Miller is a fourth-generation farmer who operates a dryland wheat farm and grows multiple crops on a separate, irrigated farm in east central Washington. He has served on many local, state and national boards, and this is his seventh year as a USW director representing the Washington Grain Commission. Miller is also very active in supporting wheat research and development.

Ricardo Pinca
Ricardo Pinca, executive director of the Philippine Association of Flour Millers

The board of directors also welcomed members of the Philippine Association of Flour Millers as special guests at their meeting. Ricardo Pinca, executive director, presented information about the potential threat from Turkish flour imports.

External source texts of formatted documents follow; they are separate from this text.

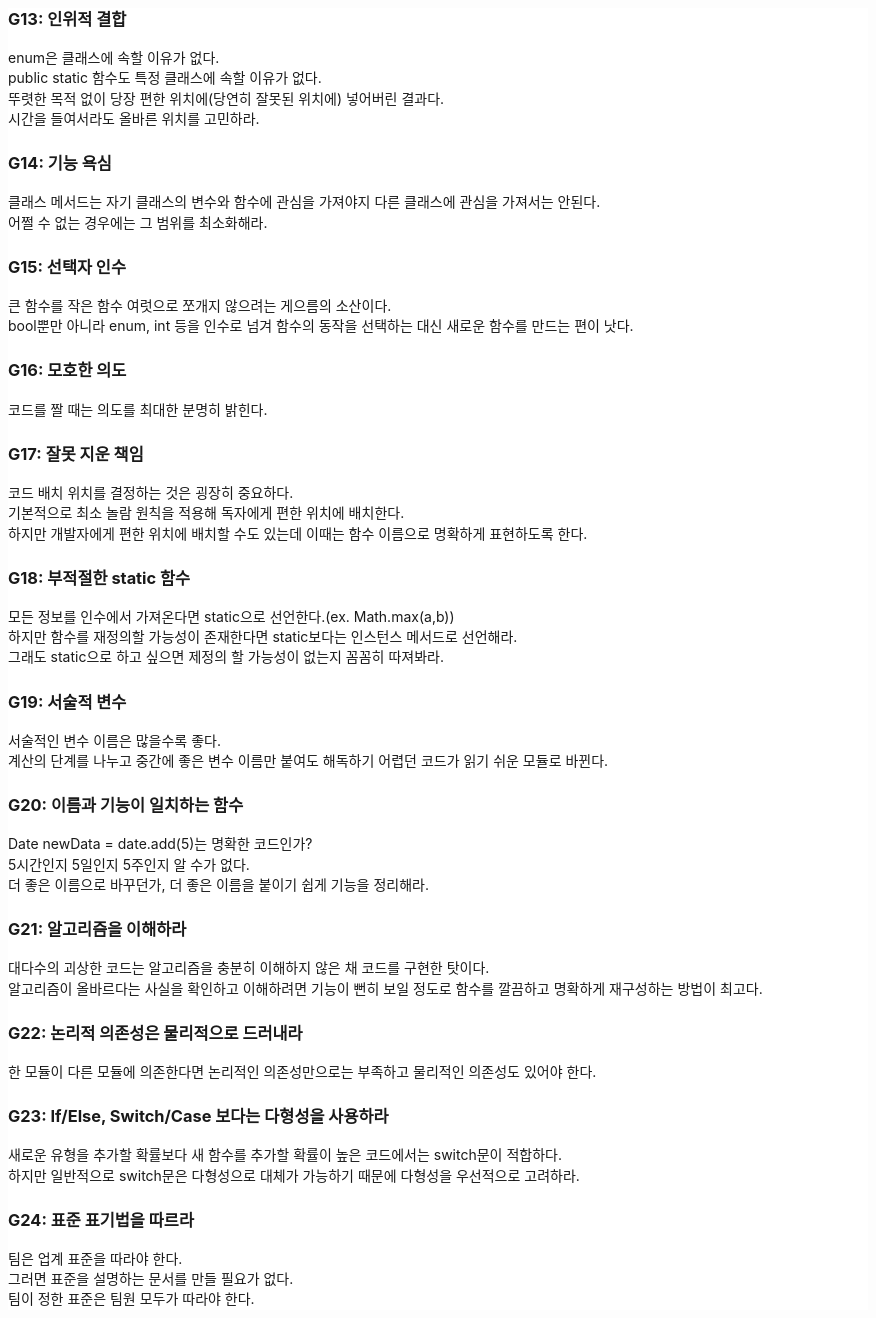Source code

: ### G13: 인위적 결합
enum은 클래스에 속할 이유가 없다.  
public static 함수도 특정 클래스에 속할 이유가 없다.  
뚜렷한 목적 없이 당장 편한 위치에(당연히 잘못된 위치에) 넣어버린 결과다.  
시간을 들여서라도 올바른 위치를 고민하라.

### G14: 기능 욕심
클래스 메서드는 자기 클래스의 변수와 함수에 관심을 가져야지 다른 클래스에 관심을 가져서는 안된다.  
어쩔 수 없는 경우에는 그 범위를 최소화해라.

### G15: 선택자 인수
큰 함수를 작은 함수 여럿으로 쪼개지 않으려는 게으름의 소산이다.  
bool뿐만 아니라 enum, int 등을 인수로 넘겨 함수의 동작을 선택하는 대신 새로운 함수를 만드는 편이 낫다.

### G16: 모호한 의도
코드를 짤 때는 의도를 최대한 분명히 밝힌다.

### G17: 잘못 지운 책임
코드 배치 위치를 결정하는 것은 굉장히 중요하다.  
기본적으로 최소 놀람 원칙을 적용해 독자에게 편한 위치에 배치한다.  
하지만 개발자에게 편한 위치에 배치할 수도 있는데 이때는 함수 이름으로 명확하게 표현하도록 한다.  

### G18: 부적절한 static 함수
모든 정보를 인수에서 가져온다면 static으로 선언한다.(ex. Math.max(a,b))  
하지만 함수를 재정의할 가능성이 존재한다면 static보다는 인스턴스 메서드로 선언해라.  
그래도 static으로 하고 싶으면 제정의 할 가능성이 없는지 꼼꼼히 따져봐라.  


### G19: 서술적 변수
서술적인 변수 이름은 많을수록 좋다.  
계산의 단계를 나누고 중간에 좋은 변수 이름만 붙여도 해독하기 어렵던 코드가 읽기 쉬운 모듈로 바뀐다.  

### G20: 이름과 기능이 일치하는 함수
Date newData = date.add(5)는 명확한 코드인가?  
5시간인지 5일인지 5주인지 알 수가 없다.  
더 좋은 이름으로 바꾸던가, 더 좋은 이름을 붙이기 쉽게 기능을 정리해라.  

### G21: 알고리즘을 이해하라
대다수의 괴상한 코드는 알고리즘을 충분히 이해하지 않은 채 코드를 구현한 탓이다.  
알고리즘이 올바르다는 사실을 확인하고 이해하려면 기능이 뻔히 보일 정도로 함수를 깔끔하고 명확하게 재구성하는 방법이 최고다.

### G22: 논리적 의존성은 물리적으로 드러내라
한 모듈이 다른 모듈에 의존한다면 논리적인 의존성만으로는 부족하고 물리적인 의존성도 있어야 한다.

### G23: If/Else, Switch/Case 보다는 다형성을 사용하라
새로운 유형을 추가할 확률보다 새 함수를 추가할 확률이 높은 코드에서는 switch문이 적합하다.  
하지만 일반적으로 switch문은 다형성으로 대체가 가능하기 때문에 다형성을 우선적으로 고려하라.

### G24: 표준 표기법을 따르라
팀은 업계 표준을 따라야 한다.  
그러면 표준을 설명하는 문서를 만들 필요가 없다.  
팀이 정한 표준은 팀원 모두가 따라야 한다.
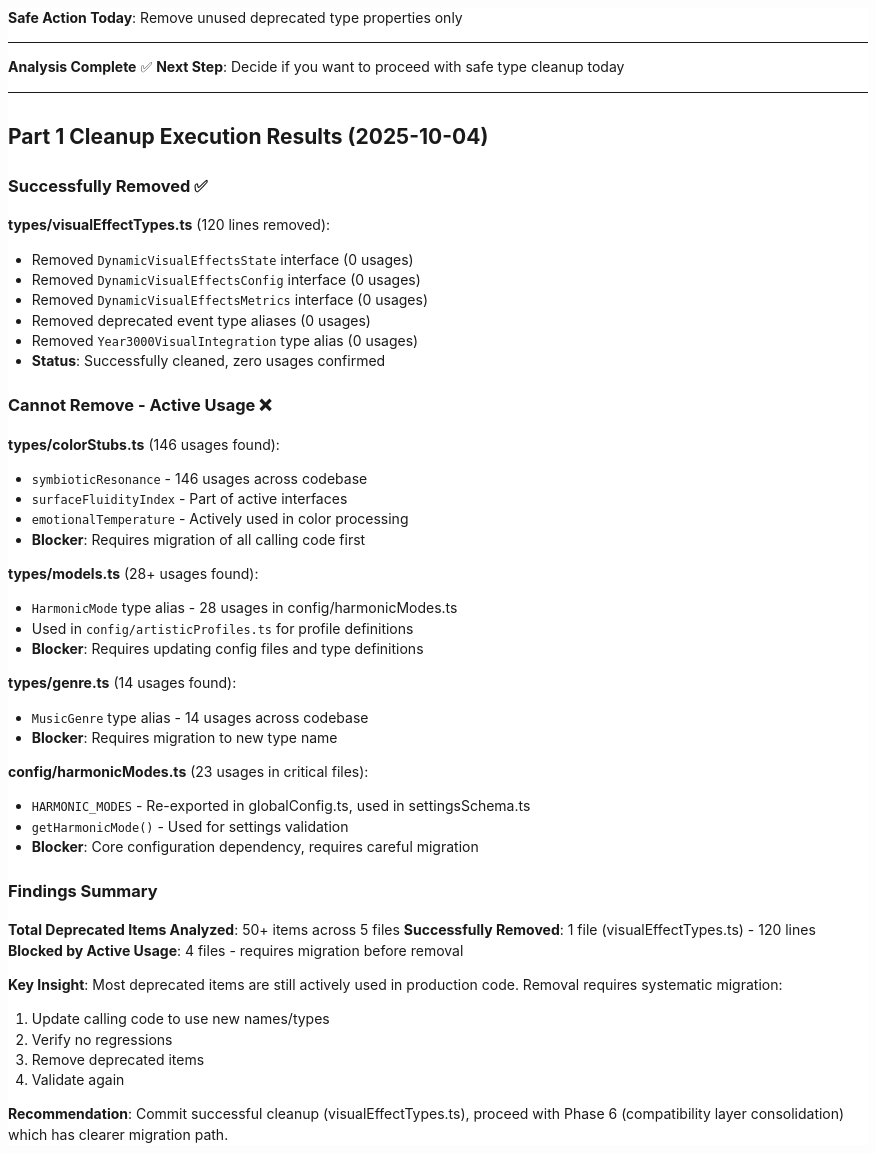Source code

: **Safe Action Today**: Remove unused deprecated type properties only

---

**Analysis Complete** ✅
**Next Step**: Decide if you want to proceed with safe type cleanup today

---

## Part 1 Cleanup Execution Results (2025-10-04)

### Successfully Removed ✅

**types/visualEffectTypes.ts** (120 lines removed):
- Removed `DynamicVisualEffectsState` interface (0 usages)
- Removed `DynamicVisualEffectsConfig` interface (0 usages)
- Removed `DynamicVisualEffectsMetrics` interface (0 usages)
- Removed deprecated event type aliases (0 usages)
- Removed `Year3000VisualIntegration` type alias (0 usages)
- **Status**: Successfully cleaned, zero usages confirmed

### Cannot Remove - Active Usage ❌

**types/colorStubs.ts** (146 usages found):
- `symbioticResonance` - 146 usages across codebase
- `surfaceFluidityIndex` - Part of active interfaces
- `emotionalTemperature` - Actively used in color processing
- **Blocker**: Requires migration of all calling code first

**types/models.ts** (28+ usages found):
- `HarmonicMode` type alias - 28 usages in config/harmonicModes.ts
- Used in `config/artisticProfiles.ts` for profile definitions
- **Blocker**: Requires updating config files and type definitions

**types/genre.ts** (14 usages found):
- `MusicGenre` type alias - 14 usages across codebase
- **Blocker**: Requires migration to new type name

**config/harmonicModes.ts** (23 usages in critical files):
- `HARMONIC_MODES` - Re-exported in globalConfig.ts, used in settingsSchema.ts
- `getHarmonicMode()` - Used for settings validation
- **Blocker**: Core configuration dependency, requires careful migration

### Findings Summary

**Total Deprecated Items Analyzed**: 50+ items across 5 files
**Successfully Removed**: 1 file (visualEffectTypes.ts) - 120 lines
**Blocked by Active Usage**: 4 files - requires migration before removal

**Key Insight**: Most deprecated items are still actively used in production code. Removal requires systematic migration:
1. Update calling code to use new names/types
2. Verify no regressions
3. Remove deprecated items
4. Validate again

**Recommendation**: Commit successful cleanup (visualEffectTypes.ts), proceed with Phase 6 (compatibility layer consolidation) which has clearer migration path.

Several years ago, the association proved to their government that Turkish companies were dumping flour into the Philippines that created a “material threat” to their business. That threat extended to U.S. wheat sales because Philippines millers import more than 95%of their commodity from the United States. Duties were imposed on Turkish flour but they will expire in 2019, so Pinca explained how USW and local millers can work together to fight the future risk of continued dumping.

USW’s next board meeting will be held jointly with the National Association of Wheat Growers (NAWG) Oct. 29 to Nov. 2, 2018, in Tampa, Florida, U.S.

USW said its mission is to develop, maintain and expand international markets to enhance wheat’s profitability for U.S. wheat producers and its value for their customers in more than 100 countries. The association also noted its activities are made possible through producer checkoff dollars managed by 17 state wheat commissions and cost-share funding provided by USDA’s Foreign Agricultural Service.